**Text under study**
That's cool! I think in that album there is a different rendition of the song teenager, and I quite liked it a lot more then the version on white pony. The Please, Please, Please cover had me hooked as well


----------



## gunch (Apr 15, 2016)

BlueTrident said:


> On a seperate note, does anyone else think that ESP need to upgrade their LTD SC range a bit? Like with different colours instead of black and ebony fretboards instead of rosewood?



A comeback of a Stef 6 would be awesome too


----------



## MerlinTKD (Apr 15, 2016)

BlueTrident said:


> On a seperate note, does anyone else think that ESP need to upgrade their LTD SC range a bit? Like with different colours instead of black and ebony fretboards instead of rosewood?



How about the red one with the gold 8 string Floyd in the Kimmel vids?


----------



## jmeezle (Apr 15, 2016)

Dantas said:


> The more I listen to Gore, the more I get bored with this album....is by far the worst album in their discography.
> 
> For me the biggest problem is the middle of it, starting with Geometric Headress to L(Mirl)....those 5 tracks in the middle are by far the most boring, redundant and lifeless songs ever in their catalog. The guitar work is completely bland....just power chords, and those riffs that are only octaves been played (the begginning of Pittura Infamante for example)...they always found a way to make that kind of simple songwriting and guitar work transcend their simplicity, but here they are running out of ideas and sounding completely lazy.
> 
> ...

**Work to be completed**
Carry on the forum thread about the album Gore and signature guitars from the point where it stops.

Stored items from a collection

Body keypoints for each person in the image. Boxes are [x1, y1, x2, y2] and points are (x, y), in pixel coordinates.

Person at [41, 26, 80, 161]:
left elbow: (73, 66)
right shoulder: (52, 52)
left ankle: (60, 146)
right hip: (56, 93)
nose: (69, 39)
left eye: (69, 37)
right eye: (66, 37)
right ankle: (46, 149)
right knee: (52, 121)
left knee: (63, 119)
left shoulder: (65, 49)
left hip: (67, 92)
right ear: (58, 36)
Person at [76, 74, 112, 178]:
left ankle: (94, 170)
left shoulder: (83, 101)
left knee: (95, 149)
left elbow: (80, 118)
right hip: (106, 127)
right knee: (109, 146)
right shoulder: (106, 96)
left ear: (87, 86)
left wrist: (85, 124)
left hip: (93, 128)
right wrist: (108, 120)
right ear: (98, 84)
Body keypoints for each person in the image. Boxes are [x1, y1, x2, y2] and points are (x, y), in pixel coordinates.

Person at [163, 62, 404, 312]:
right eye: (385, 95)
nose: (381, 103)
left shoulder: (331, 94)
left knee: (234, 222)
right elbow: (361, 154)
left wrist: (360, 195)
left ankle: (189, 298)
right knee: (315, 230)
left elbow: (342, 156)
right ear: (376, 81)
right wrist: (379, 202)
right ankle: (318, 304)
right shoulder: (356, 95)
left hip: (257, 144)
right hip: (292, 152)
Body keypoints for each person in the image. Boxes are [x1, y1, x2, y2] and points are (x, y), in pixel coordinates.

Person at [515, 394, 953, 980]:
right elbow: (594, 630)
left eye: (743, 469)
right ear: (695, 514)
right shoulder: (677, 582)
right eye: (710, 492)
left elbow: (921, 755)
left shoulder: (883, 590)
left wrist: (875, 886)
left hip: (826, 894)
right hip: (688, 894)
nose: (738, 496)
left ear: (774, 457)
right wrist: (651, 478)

**Solved problem**
I couldn't have said it better myself. Totally agree, this band has gotten me through some .... since I was a teenager (I'm 31 now). I'm really let down by this album.


----------



## Dwellingers (Apr 15, 2016)

Also not diggin the album. The vocal production irritates me as hell also!


----------



## Sikthness (Apr 15, 2016)

Hey you Deftones fans should check out Decorticate - Eros and Dihex. Cool stuff.
and lets be real here, Gore has some ok ideas going on. but

White Pony>Diamond Eyes>Koi no Yokan>>>Around the Fur>>>>>>Saturday Night Wrist>>>>S/T>>>Gore>Adrenaline


----------



## TheHandOfStone (Apr 15, 2016)

This album seems to have really polarized people. Fantano (TND) gave it a 4/10, and the comments section there was super split.

I myself still like it quite a bit, but it's definitely not as good as KNY. I've made up my mind about that. The production hasn't really grown on me, but I still enjoy the music. (FWIW some of my favorite albums ever have objectively crappy production.)


----------



## Ben.Last (Apr 16, 2016)

I think the split is because it's not a bad album, it's just not a good Deftones album. It's missing a lot of what's always made them special because of the power dynamic that obviously existed during the writing process. 

Point blank, Chino needs to put down the guitar for this band and let Steph do what he's obviously amazing at doing.


----------



## gorthul (Apr 16, 2016)

I like the album, but for me it is far from being as good as Koi No Yokan, which is my favourite Deftones album. Stand-Out Tracks are in my opinion Prayers / Triangles, Phantom Bride and Rubicon, the worst is in my opinion Doomed User, which sounds completely uninspired and boring to my ears.

Overall I would rate it 6-7/10. I especially miss this dreamy kind of vibe of previous releases. Could also be the mix, which some of you already mentioned...


----------



## Ralyks (Apr 16, 2016)

Didn't realize Chino was doing most of the guitar writing. No wonder it sounds more like Palms and Crosses.

I do like Gore, but my above point makes it feel weird.


----------



## wankerness (Apr 16, 2016)

Sikthness said:


> Hey you Deftones fans should check out Decorticate - Eros and Dihex. Cool stuff.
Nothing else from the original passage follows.